EXTRACTED RECORDS section start
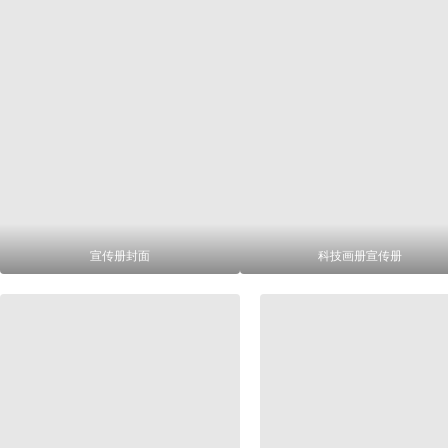
宣传册封面
科技画册宣传册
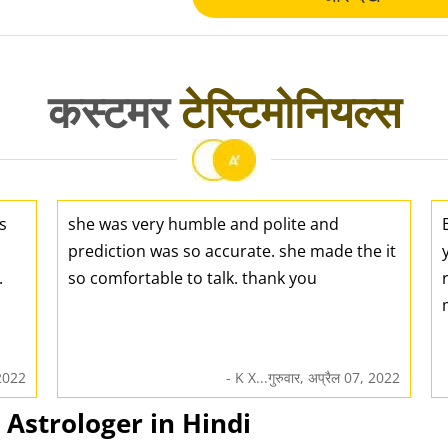
कस्टमर
टेस्टिमोनियल्स
s
she was very humble and polite and
prediction was so accurate. she made the it
.
so comfortable to talk. thank you
 2022
- K X...गुरुवार, अप्रैल 07, 2022
 Best Astrologer in Hindi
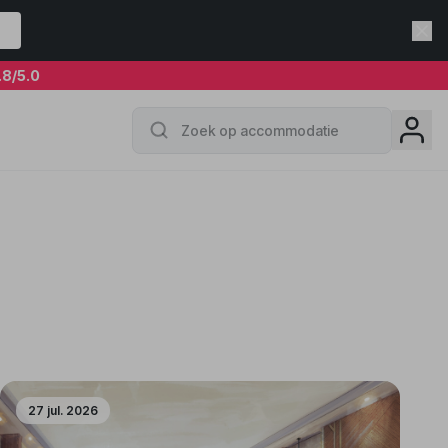
.8
/5.0
27 jul. 2026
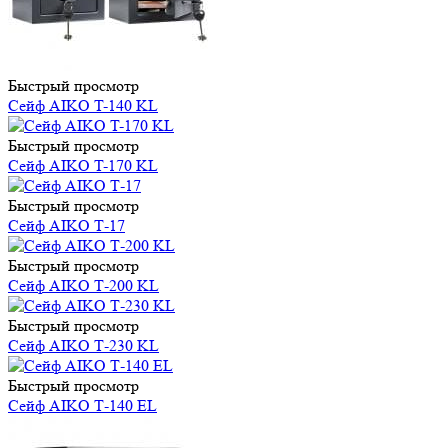
Быстрый просмотр
Сейф AIKO T-140 KL
Быстрый просмотр
Сейф AIKO T-170 KL
Быстрый просмотр
Сейф AIKO Т-17
Быстрый просмотр
Сейф AIKO Т-200 KL
Быстрый просмотр
Сейф AIKO Т-230 KL
Быстрый просмотр
Сейф AIKO Т-140 EL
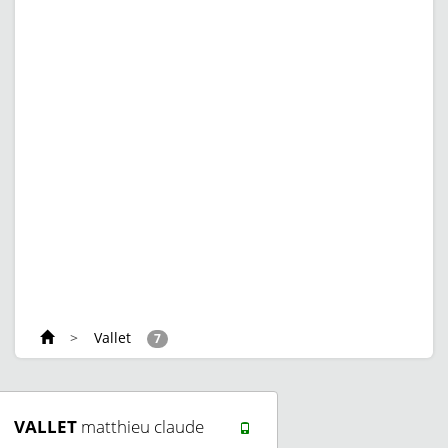
>
Vallet
7
VALLET
matthieu claude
EXTRACTED RECORDS section end
Copy out the rows word for word, starting with the first line and going on through the line with "27 jul. 2026", both ends included. Leave the pictures out of your answer.

WRITTEN ANSWER:
宣传册封面
科技画册宣传册
कस्टमर
टेस्टिमोनियल्स
s
she was very humble and polite and
prediction was so accurate. she made the it
.
so comfortable to talk. thank you
 2022
- K X...गुरुवार, अप्रैल 07, 2022
 Best Astrologer in Hindi
.8
/5.0
27 jul. 2026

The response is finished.